Just visited a very interesting premises. one that, i think, polarises the order and the codes.
A public building. occupancy potential in the hundreds. Over three floors B,G & 1 (all open to each other). There is no detection, No means of giving warning. no comparmentation, single direction of travell of up to 45m. some of which is via a helical staircase that is of insufficient width. as far as code compliance goes its as bad as it gets.
Heres the twist. Its internal environment is cavernous and is permanently controlled to be very very humid. everything you see is covered in water, pretty much dripping wet.
The F. Engineer wants to put in all kinds of control measures and upgrade certain aspects to acheive some kind of compliance. He looked completely gobsmacked when i said why are you recommending all that. I think its unnecessary.
From a fire safety order perspective. i can't see a justification for the work being recommended.

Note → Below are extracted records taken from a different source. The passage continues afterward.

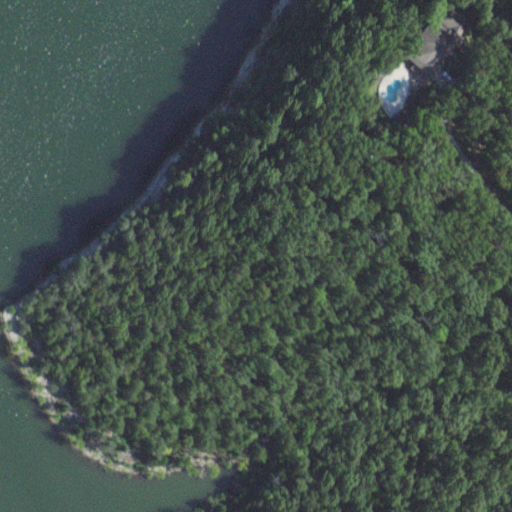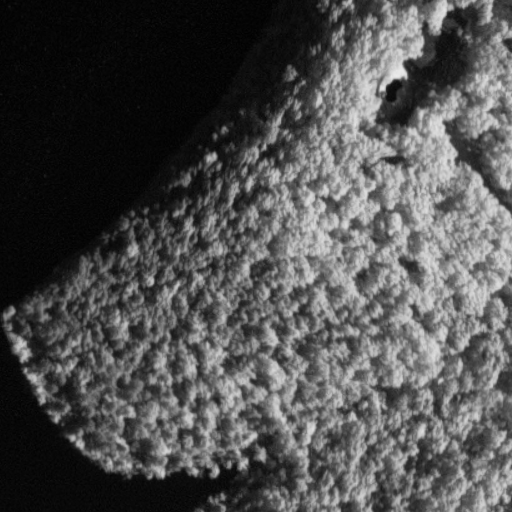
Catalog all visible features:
building: (426, 43)
road: (449, 131)
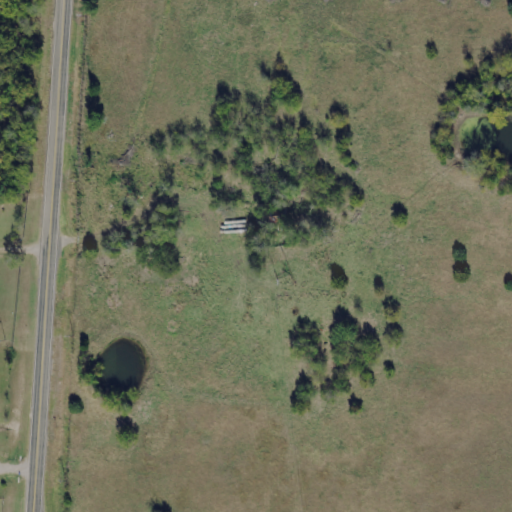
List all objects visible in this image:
road: (25, 244)
road: (49, 255)
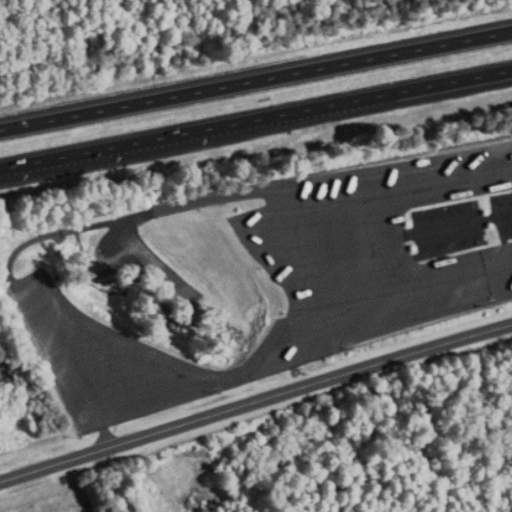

This is probably the least likely place a fire could start. So where is the risk of fire?
If there is (virtually) no risk of a fire taking hold, because its environment acts as a permanent fire suppressant, then why should we enforce the order to a code standard?
I said to him that my view was any fire engineer could easily demonstrate what was the likelihood of a fire occuring, whether it could develop and to what extent. and as such easily justify the current arrangements. He looked at me like i had just probed him.
Does anyone else think i'm a borderline nutter for saying its ok. or do any of you see it from my point of view?